## Trecho do texto
═══

Uma caracterização simples do sindicalismo "autêntico" é elaborada por Celina Gomes Oliveira.  Para ela, estes eram sindicalistas novos e independentes, sem elaboração política ou ideológica que os norteassem, construindo sua identidade na prática cotidiana de combatividade, ao contrário das Oposições, que tinham sindicalistas com posições ideológicas mais definidas.2

A grande maioria das pesquisas aponta então para a unidade e convergência de propostas entre Oposições Sindicais e os "autênticos", redundando na constituição do bloco que originou a CUT, sem a Unidade Sindical.  É importante destacar que, até 1980, os "autênticos" faziam parte da Unidade Sindical, mas vieram a criar a ANAMPOS (Associação Nacional do Movimento Popular e Sindical). Para Jácome Rodrigues:

[...] essa nova corrente sindical que se formou no ABC paulista, a partir da prática junto ao operariado no interior das empresas, e a sua preocupação pela organização de base, estava chegando a conclusões idênticas às que apareciam junto aos ativistas da Oposição Sindical.  Em resumo, existia certa convergência de concepção e prática sindicais, no momento em que eclodiram as greves, entre essas duas correntes sindicais que serão o estuário por onde vão correr as águas do "novo sindicalismo".

═══

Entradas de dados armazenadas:
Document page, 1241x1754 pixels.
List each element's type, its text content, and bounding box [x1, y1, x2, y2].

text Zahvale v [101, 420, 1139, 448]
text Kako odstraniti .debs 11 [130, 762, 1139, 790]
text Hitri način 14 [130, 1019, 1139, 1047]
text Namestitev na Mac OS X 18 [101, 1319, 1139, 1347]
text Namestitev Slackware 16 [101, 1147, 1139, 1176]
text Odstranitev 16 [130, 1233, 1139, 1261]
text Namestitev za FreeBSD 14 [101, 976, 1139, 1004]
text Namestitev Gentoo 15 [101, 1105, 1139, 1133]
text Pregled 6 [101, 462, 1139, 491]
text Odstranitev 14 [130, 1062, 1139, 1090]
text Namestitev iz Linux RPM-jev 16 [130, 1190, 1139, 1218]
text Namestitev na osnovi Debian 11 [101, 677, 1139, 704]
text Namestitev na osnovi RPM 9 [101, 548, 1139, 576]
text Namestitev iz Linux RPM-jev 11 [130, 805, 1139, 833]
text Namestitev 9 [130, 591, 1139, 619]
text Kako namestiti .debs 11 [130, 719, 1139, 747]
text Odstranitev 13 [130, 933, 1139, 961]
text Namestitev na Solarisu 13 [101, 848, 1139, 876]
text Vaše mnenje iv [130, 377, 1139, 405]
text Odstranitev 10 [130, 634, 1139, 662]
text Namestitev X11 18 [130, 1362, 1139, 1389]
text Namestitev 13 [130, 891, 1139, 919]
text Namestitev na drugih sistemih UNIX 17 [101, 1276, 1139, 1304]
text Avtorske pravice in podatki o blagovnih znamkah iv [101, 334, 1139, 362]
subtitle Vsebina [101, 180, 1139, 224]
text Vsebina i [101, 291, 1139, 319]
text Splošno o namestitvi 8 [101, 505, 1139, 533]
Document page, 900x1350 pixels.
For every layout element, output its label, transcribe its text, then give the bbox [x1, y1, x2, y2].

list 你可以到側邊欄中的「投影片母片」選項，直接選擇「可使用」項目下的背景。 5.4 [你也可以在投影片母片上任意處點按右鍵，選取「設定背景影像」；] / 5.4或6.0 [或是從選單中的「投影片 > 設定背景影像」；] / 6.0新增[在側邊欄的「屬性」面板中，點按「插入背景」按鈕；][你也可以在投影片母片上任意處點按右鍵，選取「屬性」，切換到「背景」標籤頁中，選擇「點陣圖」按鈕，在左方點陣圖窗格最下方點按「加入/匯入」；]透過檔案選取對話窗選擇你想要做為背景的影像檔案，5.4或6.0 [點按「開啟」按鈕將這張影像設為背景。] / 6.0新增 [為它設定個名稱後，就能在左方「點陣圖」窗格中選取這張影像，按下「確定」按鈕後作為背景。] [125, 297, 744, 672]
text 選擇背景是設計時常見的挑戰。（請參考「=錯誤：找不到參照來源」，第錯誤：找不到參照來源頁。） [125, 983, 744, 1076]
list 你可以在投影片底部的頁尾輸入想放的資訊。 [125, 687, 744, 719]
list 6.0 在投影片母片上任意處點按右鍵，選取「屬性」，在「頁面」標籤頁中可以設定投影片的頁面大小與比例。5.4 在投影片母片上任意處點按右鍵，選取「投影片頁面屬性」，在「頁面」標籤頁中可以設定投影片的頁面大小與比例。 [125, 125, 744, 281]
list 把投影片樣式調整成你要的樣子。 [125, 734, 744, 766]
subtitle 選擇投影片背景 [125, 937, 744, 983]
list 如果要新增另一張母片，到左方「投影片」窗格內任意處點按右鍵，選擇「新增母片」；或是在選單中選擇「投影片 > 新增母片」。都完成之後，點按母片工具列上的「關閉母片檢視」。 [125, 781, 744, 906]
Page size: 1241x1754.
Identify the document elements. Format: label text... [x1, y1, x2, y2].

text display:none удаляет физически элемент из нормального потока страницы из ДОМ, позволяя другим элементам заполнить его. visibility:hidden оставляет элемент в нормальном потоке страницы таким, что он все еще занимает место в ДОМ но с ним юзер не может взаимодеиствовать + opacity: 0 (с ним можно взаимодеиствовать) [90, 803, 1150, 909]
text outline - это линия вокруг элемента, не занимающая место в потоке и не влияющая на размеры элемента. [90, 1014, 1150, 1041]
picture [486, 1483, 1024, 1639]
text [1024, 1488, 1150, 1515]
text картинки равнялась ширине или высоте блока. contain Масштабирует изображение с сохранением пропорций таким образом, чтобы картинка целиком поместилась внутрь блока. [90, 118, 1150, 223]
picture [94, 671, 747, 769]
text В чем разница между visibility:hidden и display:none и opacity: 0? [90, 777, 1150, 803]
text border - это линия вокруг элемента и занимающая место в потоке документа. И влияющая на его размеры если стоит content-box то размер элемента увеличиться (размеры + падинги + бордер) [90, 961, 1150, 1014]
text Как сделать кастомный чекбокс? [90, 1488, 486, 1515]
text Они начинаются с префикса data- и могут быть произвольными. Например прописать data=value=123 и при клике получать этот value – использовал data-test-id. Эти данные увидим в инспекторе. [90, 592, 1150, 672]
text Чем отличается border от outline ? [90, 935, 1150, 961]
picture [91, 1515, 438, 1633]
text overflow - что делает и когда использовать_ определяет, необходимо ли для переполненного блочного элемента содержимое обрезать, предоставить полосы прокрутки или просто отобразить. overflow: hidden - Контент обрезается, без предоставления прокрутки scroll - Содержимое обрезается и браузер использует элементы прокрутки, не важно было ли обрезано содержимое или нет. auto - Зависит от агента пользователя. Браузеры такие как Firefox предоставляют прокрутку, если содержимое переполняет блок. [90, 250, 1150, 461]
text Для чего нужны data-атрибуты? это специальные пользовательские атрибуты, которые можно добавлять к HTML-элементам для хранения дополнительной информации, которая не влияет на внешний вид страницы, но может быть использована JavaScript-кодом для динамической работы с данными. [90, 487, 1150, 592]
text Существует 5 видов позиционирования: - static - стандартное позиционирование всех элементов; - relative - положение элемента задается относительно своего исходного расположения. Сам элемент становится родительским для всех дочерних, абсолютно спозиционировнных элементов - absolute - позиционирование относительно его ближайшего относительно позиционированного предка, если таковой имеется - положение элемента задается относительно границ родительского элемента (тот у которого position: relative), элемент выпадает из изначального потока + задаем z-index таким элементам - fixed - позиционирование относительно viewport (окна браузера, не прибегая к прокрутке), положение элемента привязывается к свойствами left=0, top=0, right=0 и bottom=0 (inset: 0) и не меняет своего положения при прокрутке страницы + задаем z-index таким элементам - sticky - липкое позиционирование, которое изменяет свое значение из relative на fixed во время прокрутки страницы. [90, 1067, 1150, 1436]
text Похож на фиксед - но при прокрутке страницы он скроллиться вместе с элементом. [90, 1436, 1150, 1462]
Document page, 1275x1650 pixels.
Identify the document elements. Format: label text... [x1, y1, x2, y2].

═══

## O pedido
Reproduza na íntegra o trecho sobre o sindicalismo "autêntico", sem alterar nenhuma palavra.

## Resposta escrita
Uma caracterização simples do sindicalismo "autêntico" é elaborada por Celina Gomes Oliveira.  Para ela, estes eram sindicalistas novos e independentes, sem elaboração política ou ideológica que os norteassem, construindo sua identidade na prática cotidiana de combatividade, ao contrário das Oposições, que tinham sindicalistas com posições ideológicas mais definidas.2

A grande maioria das pesquisas aponta então para a unidade e convergência de propostas entre Oposições Sindicais e os "autênticos", redundando na constituição do bloco que originou a CUT, sem a Unidade Sindical.  É importante destacar que, até 1980, os "autênticos" faziam parte da Unidade Sindical, mas vieram a criar a ANAMPOS (Associação Nacional do Movimento Popular e Sindical). Para Jácome Rodrigues:

[...] essa nova corrente sindical que se formou no ABC paulista, a partir da prática junto ao operariado no interior das empresas, e a sua preocupação pela organização de base, estava chegando a conclusões idênticas às que apareciam junto aos ativistas da Oposição Sindical.  Em resumo, existia certa convergência de concepção e prática sindicais, no momento em que eclodiram as greves, entre essas duas correntes sindicais que serão o estuário por onde vão correr as águas do "novo sindicalismo".